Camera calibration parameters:
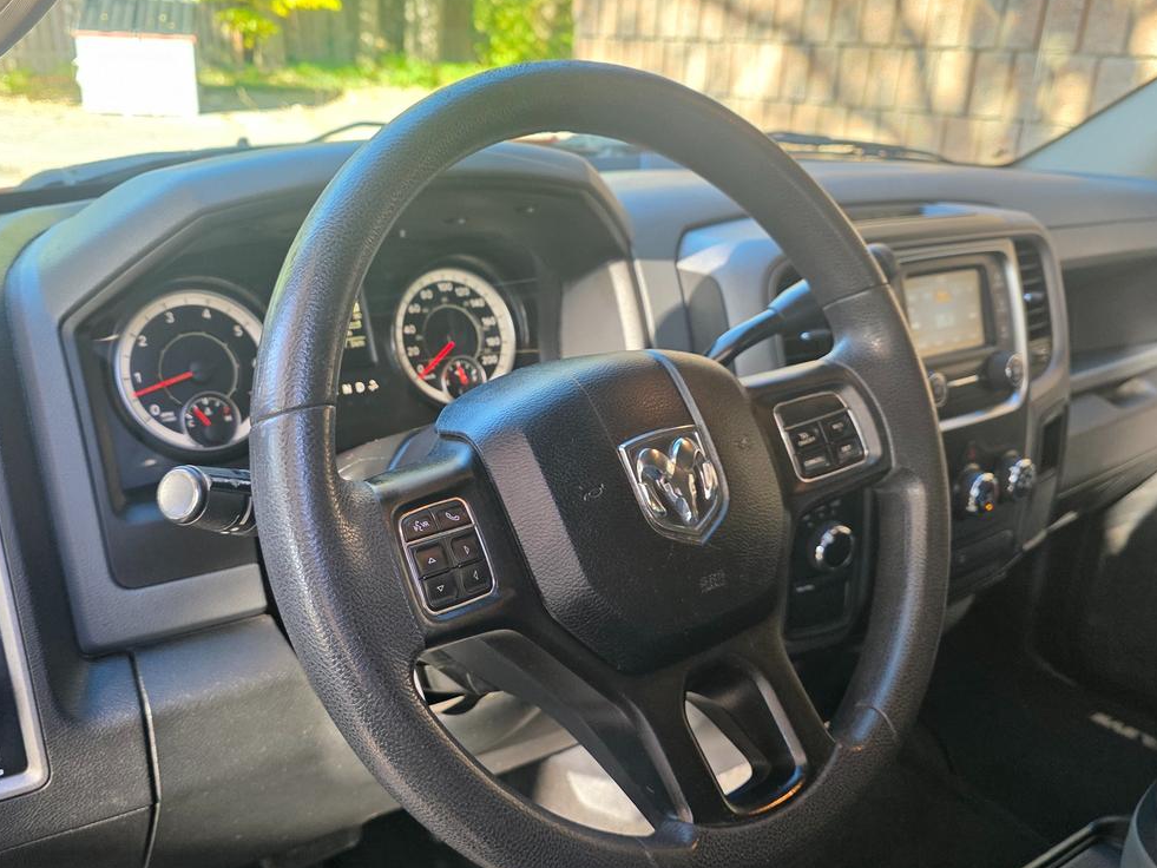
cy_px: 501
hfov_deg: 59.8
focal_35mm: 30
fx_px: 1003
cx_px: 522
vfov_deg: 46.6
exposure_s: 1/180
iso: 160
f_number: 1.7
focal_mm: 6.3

---

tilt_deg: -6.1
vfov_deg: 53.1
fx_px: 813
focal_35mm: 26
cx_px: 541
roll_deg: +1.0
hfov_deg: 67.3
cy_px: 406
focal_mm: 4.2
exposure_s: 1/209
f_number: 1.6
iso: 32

---

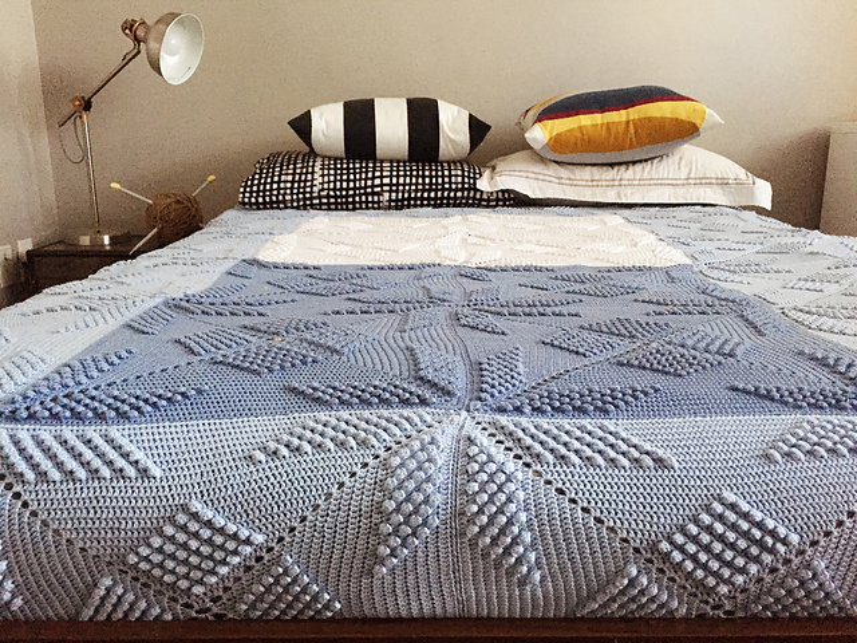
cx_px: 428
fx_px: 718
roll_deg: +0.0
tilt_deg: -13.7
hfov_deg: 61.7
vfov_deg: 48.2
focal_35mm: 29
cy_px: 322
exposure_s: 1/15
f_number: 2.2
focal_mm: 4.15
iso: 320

- _What to do_
With the line holding "hfov_deg: 59.8" as the first and the line holding "focal_mm: 6.3" as the last, set down that range of the entries above exactly, and nothing else.

- _Exercise answer_
hfov_deg: 59.8
focal_35mm: 30
fx_px: 1003
cx_px: 522
vfov_deg: 46.6
exposure_s: 1/180
iso: 160
f_number: 1.7
focal_mm: 6.3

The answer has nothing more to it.